Before the 2008-09 season, second-year Colorado State University head basketball coach Tim Miles was plenty familiar with Lawrence, but knew little about the town that is home to one of college basketball’s most storied programs.
Fast-forward a few months and you’ll discover Miles as a man who now has three ties to the home of the Jayhawks.
The first connection came to a happy ending Monday night, as Miles received an oral commitment from Lawrence High senior Dorian Green. Miles and his staff had been recruiting Green for most of his senior season and landing the Sunflower League Player of the Year was just a small step in what Miles hopes will be a successful run at rebuilding the basketball culture at CSU.
The second connection also has to do with LHS but was born years ago in small-town South Dakota, where Miles and Lawrence High coach Chris Davis grew up less than 150 miles apart, with Davis in Platte, S.D., and Miles in Doland, S.D.
Although the two coaches did not know each other then, they knew of each other and had a handful of mutual friends.
“There’s not that many people (in South Dakota),” Davis said. “You tend to have connections with everyone.”
Their distant connection continued throughout their coaching careers, as Davis served as a graduate assistant at the University of South Dakota and competed in the same conference as Miles, who spent six seasons as the head coach at North Dakota State University.
It should. The Bison are the first-round opponent for Kansas University in this year’s NCAA Tournament, therein completing the trifecta of Kansas connections.
For Miles, whose Rams wrapped up their season with a loss in the Mountain West Conference tournament in Las Vegas last week, witnessing the Bison’s reaction to qualifying for the first NCAA Tournament in school history is not something he will soon forget.

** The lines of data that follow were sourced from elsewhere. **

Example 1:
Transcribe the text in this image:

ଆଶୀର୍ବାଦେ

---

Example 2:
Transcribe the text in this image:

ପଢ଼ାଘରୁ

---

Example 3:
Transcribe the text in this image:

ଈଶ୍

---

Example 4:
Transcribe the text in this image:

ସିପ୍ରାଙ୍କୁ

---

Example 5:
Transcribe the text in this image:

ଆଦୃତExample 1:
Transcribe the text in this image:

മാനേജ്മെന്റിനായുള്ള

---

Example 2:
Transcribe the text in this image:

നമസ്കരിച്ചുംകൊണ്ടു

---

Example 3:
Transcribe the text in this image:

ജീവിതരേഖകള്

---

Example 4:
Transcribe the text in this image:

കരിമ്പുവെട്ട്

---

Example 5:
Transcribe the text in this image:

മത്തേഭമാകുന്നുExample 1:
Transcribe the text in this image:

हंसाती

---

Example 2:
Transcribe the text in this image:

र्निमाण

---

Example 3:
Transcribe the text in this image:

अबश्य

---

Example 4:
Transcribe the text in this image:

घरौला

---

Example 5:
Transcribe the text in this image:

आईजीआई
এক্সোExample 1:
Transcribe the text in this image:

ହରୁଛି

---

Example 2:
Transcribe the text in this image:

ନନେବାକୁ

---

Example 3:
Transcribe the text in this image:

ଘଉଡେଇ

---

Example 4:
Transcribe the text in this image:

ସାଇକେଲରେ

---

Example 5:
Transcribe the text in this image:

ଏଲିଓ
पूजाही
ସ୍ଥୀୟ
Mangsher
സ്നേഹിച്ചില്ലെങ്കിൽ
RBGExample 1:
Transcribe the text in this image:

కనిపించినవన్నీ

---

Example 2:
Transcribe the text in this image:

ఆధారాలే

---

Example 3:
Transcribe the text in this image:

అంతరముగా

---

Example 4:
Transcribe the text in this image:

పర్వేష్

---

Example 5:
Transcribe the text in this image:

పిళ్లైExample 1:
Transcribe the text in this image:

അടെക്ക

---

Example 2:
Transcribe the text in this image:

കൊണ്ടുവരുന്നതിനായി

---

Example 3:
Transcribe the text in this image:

Last Sunday, as CBS unveiled the field for this year’s tournament, the players, coaches and fans at NDSU exploded in unison as the Bison saw their name pop up on the television screen.
It didn’t matter that the Div. II-turned-Div. I school making its first trip to the Big Dance in its first year of eligibility had drawn the defending national champion Jayhawks as a first-round opponent. All that mattered was that they were in, a vision Miles had in mind half a dozen years ago when he recruited several players on this year’s NDSU team.
“It’s unique for me because I spent a few years recruiting that group and then I coached them for a few years and now I get to be a fan for their last two years,” Miles said. “When you’re a fan, you have a whole different perspective. I’m just proud of those guys and I’m a Bison superfan out here. I watched the Selection Show until I saw the Midwest bracket with KU and NDSU and then I went to the computer and booked a trip.”
Miles spent six seasons (2001-07) in Fargo, N.D., leaving for CSU after compiling a 99-71 record at NDSU. Some of his best coaching memories came during his time up north, including the idea of red-shirting this year’s senior class so that those young men would have a chance to qualify for the NCAA Tournament as seniors, once the NCAA’s restriction regarding Div. II teams jumping up to Div. I expired.
“The idea of red-shirting started out of necessity, to be honest,” Miles said. “In fact, I think we red-shirted 11 of our first 12 recruits there. It wasn’t fun, but I’m just so happy that it has paid off for those guys. You can’t make it up. It has to happen this way. The stars just kind of align that way. My wife said this whole story is a book, it’s a movie.”
Throughout the years, the Bison have proven themselves to be formidable foes. In 2006, Miles led the youngest team in the nation into Wisconsin and walked away with a victory against the 12th-ranked Badgers. The following year, Miles and NDSU struck again, this time knocking off No. 8 Marquette, which featured many Golden Eagles players who are seniors on this year’s team, a No. 6 seed in the West regional.
And now, under second-year coach Saul Phillips, the Bison have continued their run, coming from 14 points down in the championship game of the Summit League Tournament to win on a jump shot from one of those seniors.
“Think about that,” Miles said. “Five years of work and dedication came down to one season, one tournament, one game and one shot. To come through like that is amazing.”
Miles’ main focus these days is on rebuilding the Rams. He said he hopes to someday return to Lawrence for a game.
“Obviously that would be up to (KU) coach (Bill) Self and (KU senior associate AD) Larry Keating, but it’s something we’re certainly open to,” Miles said. “I figure maybe my first time in Allen Fieldhouse will be as a coach instead of a spectator.”
For the next 72 hours, however, Miles is happy to be a spectator, watching one program he helped build take on another he’s become more familiar with in recent months.